A Índia terra natal está-lhe nos genes e nos gestos, mas ficou para trás há oito anos.
Para trás ficaram também os pais, tios e avós – 14 pessoas que partilham a mesma casa e sobrevivem da mesma loja em Basanti, Bengala Ocidental –, e o mundo que sempre conheceu, a partir do momento em que decidiu que o Mundo ia ser a sua casa. Somen Debnath tem 28 anos e só regressará à Índia – pelo menos, a julgar pelos seus planos – em 2020. Serão, no total e contas feitas, 16 anos e duzentos mil quilómetros de bicicleta, passando por 191 países do Planeta.
Já está a meio da jornada, acompanhado por uma bagagem de cinquenta quilos, entre tenda, saco-cama, roupa (pouca) e um álbum de fotografias onde vai semeando aqueles que conhece ao longo do caminho. Somen está agora em Portugal, o último dos países da Europa. Por cá tem tido dias calmos, junto da comunidade indiana de Odivelas onde encontrou abrigo e comida na mesa. “Sempre que chego a um novo país, a uma nova terra, encontro uma nova casa. Monto a minha tenda em templos indianos, em abrigos, faço couchsurfing [serviço de hospitalidade para viajantes com base na internet]. Quando não tenho solução, a minha tenda é a minha casa na estrada, é nela que durmo.”
Quando também não tem sítio onde almoçar e jantar, abastece o estômago em “pequenos supermercados” que encontra pelo caminho. Por mês, Somen – formado em Zoologia no país onde nasceu – precisa de 200 euros para as despesas.
“Oitenta por cento do meu apoio financeiro vem da comunidade indiana, que criou um fundo para me ajudar. Criei um sistema que é a venda de quilómetros: quem quer viajar comigo ajuda-me com dinheiro. Por exemplo: cinquenta euros para cinquenta quilómetros. Quem adere são amigos, pessoas que me descobrem através da internet e que vou conhecendo nos sítios por onde vou passando.” Somen não tem patrocinadores para a viagem. Mas tem uma mensagem: “Falar sobre a sida”, lutar contra uma doença de que ouviu falar pela primeira vez “na adolescência, aos 14 anos, quando morreu um homem perto da aldeia onde vivia”.
“Em Portugal, espero conseguir falar nas escolas e universidades sobre o VIH, como tenho conseguido nos outros países, quando o ano lectivo arrancar. Tenho uma carta da embaixada e basta que me abram as portas.” Vontade ele tem. Também de cativar aqueles com quem se cruza para o ajudarem a divulgar a aldeia global que quer erguer do zero na Índia.

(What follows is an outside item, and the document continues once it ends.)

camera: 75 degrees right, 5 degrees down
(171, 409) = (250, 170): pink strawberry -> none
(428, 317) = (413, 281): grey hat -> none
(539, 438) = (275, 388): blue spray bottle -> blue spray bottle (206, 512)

“Quero construir o Mundo no meu país, receber todos quantos quiserem juntar-se a mim, de todas as crenças e religiões. De cada país onde passo levarei um bocadinho de terra, para colocar um dia nessa aldeia, num jardim global.” Aí, haverá também um orfanato, um lar de idosos, uma escola, uma quinta, prática de ioga e ainda um hospital para doentes de sida. “Sessenta por cento dos quilómetros que vendo são para essa aldeia que vai nascer em 2020; 40% para me manter na estrada. Os 20 milhões de pessoas que conhecerei vão ter uma aldeia na Índia para visitar e viver em comunidade.”

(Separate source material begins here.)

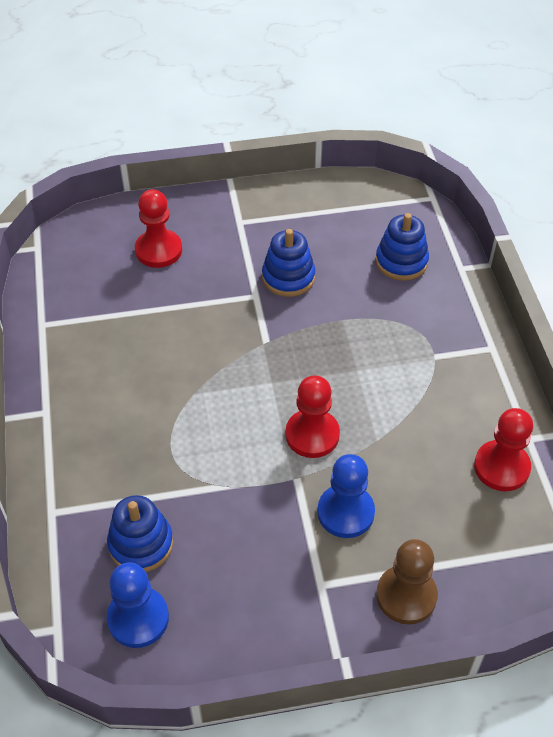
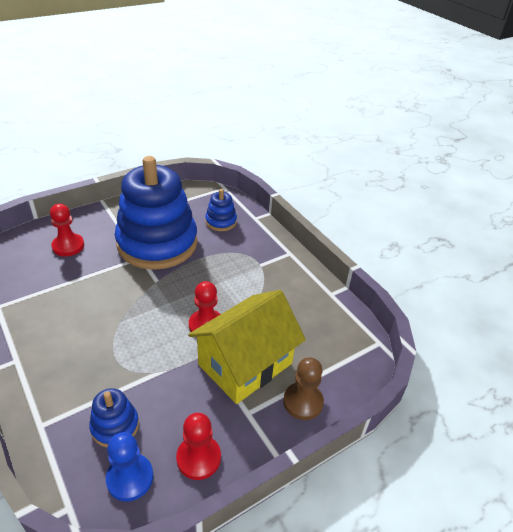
camera: 25 degrees left, 10 degrees down
(288, 277) = (157, 243): blue stacking toy -> blue stacking toy, size x2.39
(345, 512) = (245, 364): blue pawn -> yellow house
(501, 467) = (324, 313): red pawn -> red pawn (198, 458)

“Fui assaltado seis vezes, espancado oito, dormi com animais selvagens no meio da natureza. As histórias são muitas.” Na Alemanha, roubaram-lhe a bicicleta, o seu meio de transporte (“só vou de barco ou avião quando não há comunicação por terra”). No Bangladesh, conheceu a pessoa que até aqui mais um inspirou: “Um idoso que prova que para ser feliz não é preciso ser rico.” No Afeganistão, em 2009, foi raptado por talibãs e mantido em cativeiro durante 24 dias. “Limpava-lhes a casa e as armas, mas não podia comer a comida deles. Pedi-lhes para me darem a oportunidade de cozinhar comida da minha terra para provarem e perceberam que a minha missão não os punha em causa.”
Já em Lisboa, marcou-o visitar o túmulo de Vasco da Gama, figura histórica que une Portugal à Índia. Por agora está no Sul do País, e daqui a uma semana começará outro capítulo. Desta vez em África, onde ficará até 2015, de Marrocos ao Gana.